**Exercise aim**
Among the records below, which lines contain the string "weak"? Report them.

[Saved entries]
__________________________________________________

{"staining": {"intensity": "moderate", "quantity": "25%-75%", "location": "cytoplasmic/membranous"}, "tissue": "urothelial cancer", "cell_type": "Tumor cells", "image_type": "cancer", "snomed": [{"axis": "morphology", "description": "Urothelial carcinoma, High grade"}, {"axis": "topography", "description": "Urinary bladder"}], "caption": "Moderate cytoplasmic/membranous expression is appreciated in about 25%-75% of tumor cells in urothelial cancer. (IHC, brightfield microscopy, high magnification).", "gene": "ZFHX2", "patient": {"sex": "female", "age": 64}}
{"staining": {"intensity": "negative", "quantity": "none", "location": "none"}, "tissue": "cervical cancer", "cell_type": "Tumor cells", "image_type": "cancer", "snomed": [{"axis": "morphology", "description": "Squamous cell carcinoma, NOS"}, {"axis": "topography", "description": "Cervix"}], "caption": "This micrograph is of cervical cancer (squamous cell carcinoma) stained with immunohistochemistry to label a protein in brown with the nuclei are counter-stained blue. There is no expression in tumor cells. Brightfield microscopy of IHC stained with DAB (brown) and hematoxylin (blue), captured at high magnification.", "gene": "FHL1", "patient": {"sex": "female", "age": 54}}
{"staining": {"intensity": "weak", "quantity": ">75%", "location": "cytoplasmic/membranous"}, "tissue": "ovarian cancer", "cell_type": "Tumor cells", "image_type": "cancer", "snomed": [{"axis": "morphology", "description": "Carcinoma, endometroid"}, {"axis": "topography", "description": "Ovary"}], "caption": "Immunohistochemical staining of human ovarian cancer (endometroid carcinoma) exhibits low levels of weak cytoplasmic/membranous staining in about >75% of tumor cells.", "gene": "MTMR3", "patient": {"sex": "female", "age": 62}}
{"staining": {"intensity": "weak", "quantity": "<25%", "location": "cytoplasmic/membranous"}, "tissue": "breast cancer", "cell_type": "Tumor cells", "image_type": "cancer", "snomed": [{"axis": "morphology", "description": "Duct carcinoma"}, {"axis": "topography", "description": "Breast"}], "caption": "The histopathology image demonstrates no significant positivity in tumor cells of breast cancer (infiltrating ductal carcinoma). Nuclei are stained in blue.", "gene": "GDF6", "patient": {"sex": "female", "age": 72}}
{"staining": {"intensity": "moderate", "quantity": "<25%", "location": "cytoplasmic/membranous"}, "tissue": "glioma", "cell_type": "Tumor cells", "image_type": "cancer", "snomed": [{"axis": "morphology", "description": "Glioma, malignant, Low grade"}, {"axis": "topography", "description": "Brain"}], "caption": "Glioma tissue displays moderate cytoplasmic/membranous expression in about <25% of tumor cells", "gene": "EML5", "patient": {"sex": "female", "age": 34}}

__________________________________________________

**Solution to the exercise**
{"staining": {"intensity": "weak", "quantity": ">75%", "location": "cytoplasmic/membranous"}, "tissue": "ovarian cancer", "cell_type": "Tumor cells", "image_type": "cancer", "snomed": [{"axis": "morphology", "description": "Carcinoma, endometroid"}, {"axis": "topography", "description": "Ovary"}], "caption": "Immunohistochemical staining of human ovarian cancer (endometroid carcinoma) exhibits low levels of weak cytoplasmic/membranous staining in about >75% of tumor cells.", "gene": "MTMR3", "patient": {"sex": "female", "age": 62}}
{"staining": {"intensity": "weak", "quantity": "<25%", "location": "cytoplasmic/membranous"}, "tissue": "breast cancer", "cell_type": "Tumor cells", "image_type": "cancer", "snomed": [{"axis": "morphology", "description": "Duct carcinoma"}, {"axis": "topography", "description": "Breast"}], "caption": "The histopathology image demonstrates no significant positivity in tumor cells of breast cancer (infiltrating ductal carcinoma). Nuclei are stained in blue.", "gene": "GDF6", "patient": {"sex": "female", "age": 72}}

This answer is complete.